Onto the second post of No-English Moviember and we move up into frozen Scandinavian lands of Norway to find the film Kraftidioten (In Order of Disappearance) which teaches us a life affirming and valuable lesson. Do not mess with snow plough drivers, or Norwegians, or Serbians, or pretty much anyone living in Norway regardless of ethnicity.
Nils Dickman (Stellan Skarsgård) is a snow plough driver who has just won Citizen of the Year and seems to be living a nice, quiet life in the Norwegian tundra. However, when his son Ingvar (Aron Eskeland) dies of a supposed heroin overdose, Nils is overcome with grief and refuses to believe Ingvar was an addict.
In his depression, Nils is about to end it all when Finn (Tobias Santelmann) arrives battered and bruised, asking for money and apologising for Ingvar’s death, saying he didn’t mean to get him involved. Telling him to tell him who he knows and to get out of his sight, Nils goes on to find the men responsible for his son’s death showing that this unassuming snow plough driver is capable of much more darker activities.

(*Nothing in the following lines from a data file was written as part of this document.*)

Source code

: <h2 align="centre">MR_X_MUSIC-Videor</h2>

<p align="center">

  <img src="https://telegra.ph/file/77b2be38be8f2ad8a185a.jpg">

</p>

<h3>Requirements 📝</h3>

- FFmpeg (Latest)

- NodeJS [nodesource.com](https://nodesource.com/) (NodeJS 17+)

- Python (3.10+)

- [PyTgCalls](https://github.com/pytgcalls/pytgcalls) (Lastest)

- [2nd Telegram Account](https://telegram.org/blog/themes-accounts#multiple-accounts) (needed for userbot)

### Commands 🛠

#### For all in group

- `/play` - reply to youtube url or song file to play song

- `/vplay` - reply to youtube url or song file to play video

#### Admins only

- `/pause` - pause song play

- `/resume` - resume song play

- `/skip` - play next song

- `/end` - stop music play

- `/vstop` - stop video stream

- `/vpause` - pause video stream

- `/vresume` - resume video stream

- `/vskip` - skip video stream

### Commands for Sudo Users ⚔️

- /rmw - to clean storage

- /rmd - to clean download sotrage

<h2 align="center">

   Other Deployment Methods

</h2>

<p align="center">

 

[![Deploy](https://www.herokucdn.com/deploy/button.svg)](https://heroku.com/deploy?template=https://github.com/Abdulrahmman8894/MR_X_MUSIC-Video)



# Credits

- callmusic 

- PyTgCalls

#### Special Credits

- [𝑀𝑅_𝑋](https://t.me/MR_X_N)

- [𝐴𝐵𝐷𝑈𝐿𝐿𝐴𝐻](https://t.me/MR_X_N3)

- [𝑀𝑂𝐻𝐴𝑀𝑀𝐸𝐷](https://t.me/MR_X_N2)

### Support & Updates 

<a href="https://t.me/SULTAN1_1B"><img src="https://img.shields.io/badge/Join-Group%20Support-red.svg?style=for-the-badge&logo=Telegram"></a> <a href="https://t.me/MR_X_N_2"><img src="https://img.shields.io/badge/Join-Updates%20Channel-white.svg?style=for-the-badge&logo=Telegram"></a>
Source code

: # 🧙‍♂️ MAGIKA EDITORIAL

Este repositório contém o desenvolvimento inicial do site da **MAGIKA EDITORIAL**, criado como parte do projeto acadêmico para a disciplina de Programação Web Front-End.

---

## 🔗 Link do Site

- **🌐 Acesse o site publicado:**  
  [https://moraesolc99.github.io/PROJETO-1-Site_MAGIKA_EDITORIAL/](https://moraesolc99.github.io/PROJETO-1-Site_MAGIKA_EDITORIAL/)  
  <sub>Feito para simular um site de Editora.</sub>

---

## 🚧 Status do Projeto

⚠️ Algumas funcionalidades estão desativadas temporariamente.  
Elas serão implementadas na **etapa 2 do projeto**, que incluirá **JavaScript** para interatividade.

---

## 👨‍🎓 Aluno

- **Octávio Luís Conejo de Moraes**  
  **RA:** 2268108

Why is it that the Scandanavian countries are making movies that I’ve never heard about yet are so brilliant in their select ways. Last year Denmark’s Jagten blew me out of the water with it’s depiction of a man wrongly accused of paedophilia and Kraftidioten has thrown me between revulsion and uproarious laughter.
I have never gone from laughing about a strange exchange about Fruit Loops, to a vicious murder, to a death so weird that one can only burst is a surprised laugh. Kraftidioten is not afraid to dole out some quite gruesome violence which will makes you squirm in discomfort, but will then take the edge off with some weird out of place humour that will keep you watching this deceptively simple story.
Skarsgård anchors the film perfectly with his every man appearance. All of his actions appear to be calm and without over exuberance, giving this unassuming character the aura of a vicious opponent without alienating the audience. His descent into the underworld of Norway is quite brilliantly done through his understated delivery and deadpan humour that makes him a memorable character that straddles the line of hero and mass murderer.
Pål Sverre Valheim Hagen also puts in a sterling turn as as the villainous vegan Greven who, although unable to discern between Albanians and Serbians, be a “good” father to Rune (Jack Sødahl Moland)who refuses to talk work around his son, as well as unafraid to get his hands dirty, if not his suit. Hagen perfectly mixes a certain suavity and brutality, making him a captivating villain which, while not having that certain edge to make him stand out like the greats, will certainly entertain you while he remains on screen.
Kraftidioten does an excellent job of weaving in smaller stories that keep you gripped while all the main action is taking place. From the names and religious burial type of all the characters depicted when a character is almost inevitably killed off, to the small interactions between the gangstas waiting for their target, to a surprising injection of LGBT issues with hit-men Geir (Anders Baasmo Christiansen) and Aron Horowitz (Jakob Oftebro) discussing how their boss will disapprove of their relationship if he finds out and the occasional probe into migration into Norway, particularly against the Serbian gang. It’s all these little bits that help Kraftidioten define itself against its competitors and make it stand out in a strange yet wonderful way
Kraftidioten promises to be nothing more than what is says on the box yet somehow delivers a much more intriguing story that humanises each character before having them beat up and blown to oblivion. It’s certainly worth a viewing and, while it doesn’t pose too as many philosophical questions as Jagten, it certainly hits as hard in the entertainment department.